The work-for-wages program, by contrast, would try to better simulate a regular job. States would pay private companies, government agencies or non-profit groups to hire welfare recipients for a limited period of time. Those who do not show up for work would get no cash at all.

Some advocates for the poor say the work-for-wages plan could harm vulnerable families by exposing them to the whims of employers without a welfare system to fall back on.

They fear, for example, that a mother could be accused of poor work habits, dismissed from her job and left without any eligibility for cash assistance.

The task force is also uncertain about how to treat welfare recipients who complete a work program but still cannot find regular jobs on their own.

Allowing families to continually re-enroll in a work program could prove costly and dissuade people from seeking independent jobs. But barring families from re-enrolling could leave them with no way of supporting themselves.

The recommendations were discussed Wednesday at a two-hour Cabinet meeting, as the administration moves to fulfill one of Clinton's most popular campaign promises. He has vowed to expand training opportunities for welfare recipients and require those still unemployed after two years to join a work program.

The task force drafting the Clinton welfare plan is made up of 32 officials from 10 federal agencies. For the past several months, however, most of the work has been done by the group's three co-chairmen: David Ellwood and Mary Jo Bane, assistant secretaries of Health and Human Services, and Bruce Reed, a White House aide.

As they presented their findings on Saturday, they cloaked them in an unusual amount of secrecy. The members were given less than an hour to read a 45-page paper, which they were not allowed to keep. Each page was stamped with the member's name, to prevent them from removing a page.

Several people who attended the meeting, annoyed at what they called excessive secrecy, agreed to provide accounts of the discussion.

The group also endorsed a provision that would require welfare mothers under the age of 18 to remain in their parents' home rather than setting up independent households.

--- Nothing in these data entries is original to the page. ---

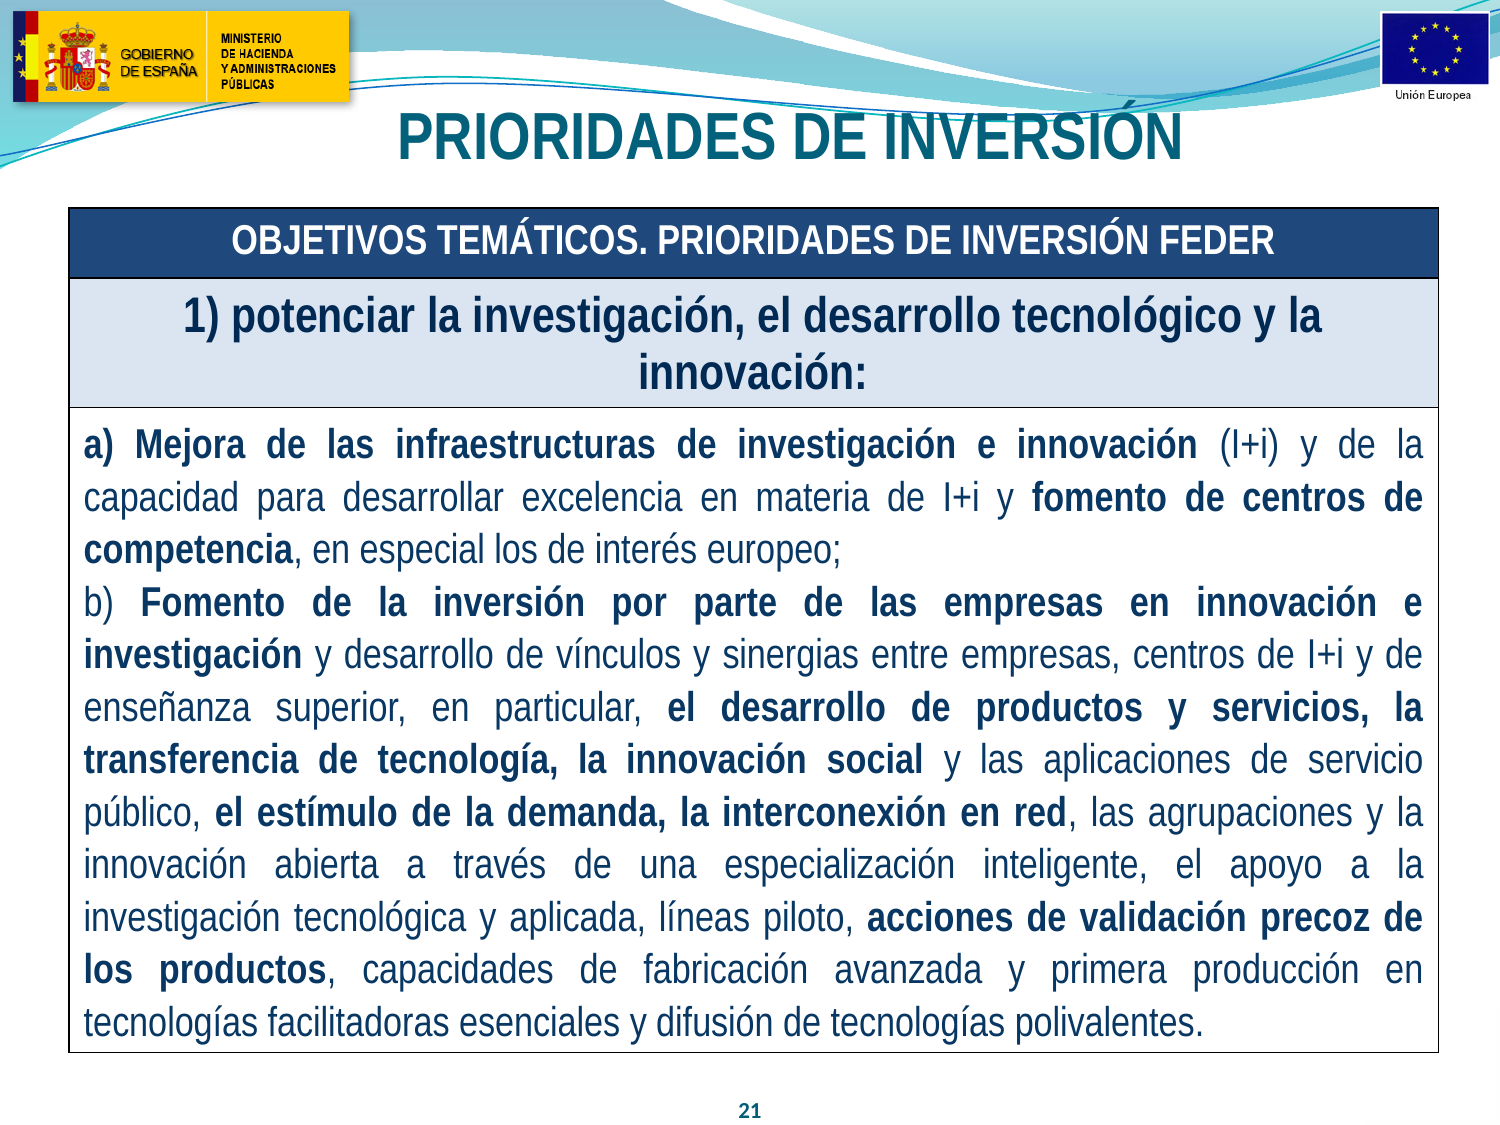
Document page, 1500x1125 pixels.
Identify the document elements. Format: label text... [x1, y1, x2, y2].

text_box PRIORIDADES DE INVERSIÓN [371, 84, 1211, 197]
table_cell a) Mejora de las infraestructuras de investigación e innovación (I+i) y de la capacidad para desarrollar excelencia en materia de I+i y fomento de centros de competencia, en especial los de interés europeo; b) Fomento de la inversión por parte de las empresas en innovación e investigación y desarrollo de vínculos y sinergias entre empresas, centros de I+i y de enseñanza superior, en particular, el desarrollo de productos y servicios, la transferencia de tecnología, la innovación social y las aplicaciones de servicio público, el estímulo de la demanda, la interconexión en red, las agrupaciones y la innovación abierta a través de una especialización inteligente, el apoyo a la investigación tecnológica y aplicada, líneas piloto, acciones de validación precoz de los productos, capacidades de fabricación avanzada y primera producción en tecnologías facilitadoras esenciales y difusión de tecnologías polivalentes. [70, 408, 1438, 1052]
text_box [1327, 997, 1496, 1120]
table_cell 1) potenciar la investigación, el desarrollo tecnológico y la innovación: [70, 279, 1438, 407]
table_header OBJETIVOS TEMÁTICOS. PRIORIDADES DE INVERSIÓN FEDER [70, 209, 1438, 277]
slide_number 21 [690, 1075, 762, 1123]
picture [13, 11, 349, 102]
picture [1380, 11, 1490, 102]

That is intended to dissuade young women from becoming pregnant.

In addition, the group called for the Treasury Department to find a way of giving low-income workers advanced payments on the refundable tax credits they now collect at year's end. The idea is to make work more immediately rewarding.

The group also voted to allow states to let 10 percent of their caseloads remain in training for longer than two years _ to pursue, for instance, higher educations.

In backing the work-for-wages approach, the task force hopes to create a more dignified set of work programs. "In principle, persons are wage earners, rather than recipients," the confidential paper said, according to the notes of someone at the meeting.

But some advocates worry that employers may not be able to accommodate the often-chaotic lives of young, unskilled mothers. People on welfare often accept, but lose, jobs frequently, as spirits flag or problems arise with child care or transportation.

"There needs to be protections against the arbitrariness of employers, and there needs to be some sort of safety net," said Jodie Levin-Epstein, of the Center for Law and Social Policy, a Washington research and advocacy group. "Otherwise, it could make poor women worse off than they are today."